Tim Paine discusses James Pattinson’s breach out of a Sheffield Shield match.
The number 3 spot has been a position that some of the greatest batsmen of the game have occupied. From the greatest in Sir Donald Bradman, to likes of Lara, Ponting, Root, Williamson and the Chappell’s. Even Nathan Lyon! Though he might be great for another reason.
With Usman Khawaja moving on in age it is time to consider who should be developed into our next main first drop batsman.
Khawaja has by no means had a spectacular career averaging only 38 at first drop, he has however, become one of the best batsmen in the country in recent years, behind only Steve Smith and David Warner.
In the past year, the amount of responsibility placed upon him has been great and he responded with averages of 76, 28 and 56 in the past three series without Smith.
No doubt Australia would have been in an even bigger mess without Khawaja and may have completely fallen in a heap. But as he is reaching the tail end of his career, we may only get 2-4 more years out of him if we are doing well, and we must consider our options to promote to number 3. I have compiled a list below.
While Steve Smith has been mostly batting at 4, he has spent some time at number three and has had a very healthy return from that position. At 3 he has scored 1744 runs at 67. This is trumped by his returns at 4 which stand at 2673 run at 74.
While Smith would be also around 32 if he got promoted when Khawaja finishes up, he would have at least four years left in the tank of solid runs, and it could be hugely beneficial to both a younger middle order and to his leadership credentials, assuming he is captain again.
While he is the best since Bradman, there could be major flaws with his technique exposed by the swinging ball if he is coming in very early, specifically lbw and leading edges from flicking the ball across his pads.
That being said, he is one of the best batsmen ever, so this would most likely prove a minor problem.
Young Marnus has shown a lot of promise both at an international level and a state/county level. His time at first drop for Queensland hasn’t been the most successful, his form for Glamorgan has been second to none with him currently topping the division run-scorers with 1114 at 65.5.
To put this into comparison his closest rival is Dawid Malan with 885, a gap of 229. If given the time, Marnus could be able to develop into a fine number three, with a wide array of shots and a solid defence.

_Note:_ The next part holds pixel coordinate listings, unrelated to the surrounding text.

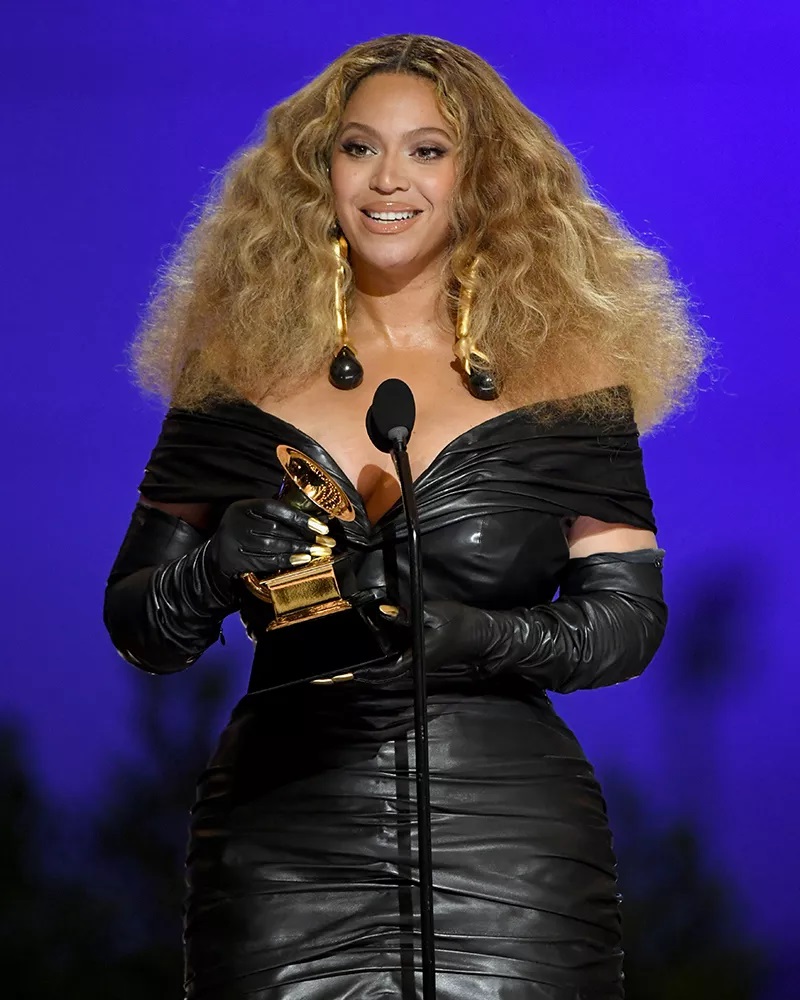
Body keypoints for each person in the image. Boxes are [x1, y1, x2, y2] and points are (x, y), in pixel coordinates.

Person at [103, 33, 704, 1000]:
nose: (390, 178)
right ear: (320, 172)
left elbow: (628, 622)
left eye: (428, 149)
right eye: (359, 148)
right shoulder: (234, 374)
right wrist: (212, 571)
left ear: (482, 177)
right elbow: (139, 625)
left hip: (506, 846)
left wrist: (468, 633)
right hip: (281, 839)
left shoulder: (570, 379)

The thing I like most about Marnus is his footwork and his dead straight bat in defence, which can neutralize the swinging ball. He is also one of the few Australian’s who is very confident and able to play the sweep shot, which adds variety to counter spin bowlers as well with his wonderful sweeping was on display against Sri Lanka.
Marnus can be very shaky and sometimes struggles to control his flicks, so he would need some time to work on certain areas of his batting before heading into number three, which would work around Khawaja’s career ending.
Will Puckovski bats at first drop for Victoria and had a very dominant season in the shield for the Bushies, which resulted in his call up to the test team and his tour of the UK.
I haven’t followed Puckovski much, but it seems he is incredibly strong on short pitch bowling and on driving straight down the ground.
From watching highlights, I believe a weakness would be the length ball just outside off, where he has a tendency to hang his bat a little, which leads to him nicking off.
Overall though, he has huge potential and I look forward to seeing his career progress.
Patterson has come out all guns blazing with a fantastic Test debut and a solid Shield season which has seen him score 724 runs at 40.
Patterson has always been a run machine since his debut and has even been compared to the great Sir Alastair Cook, who is one of the toughest players ever.
He has been a pure run machine for New South Wales, constantly being in the top three run scorers since 2015, and he almost deserved a call up a few years ago, but it may be for better he has waited.
After test debut, Justin Langer described him as “every part a test player” and with a very solid technique and mental toughness, Patterson would be arguably one of the best options for the number three role after a few years in the test circuit.
He is my pick to make a major impact at first drop for Australia, and I believe was a mistake to leave out of the Ashes Squad.
Here are the main four players to look out for in the coming years and I certainly hope that the smart Roarers that you are will be able to throw a few more names in the ring.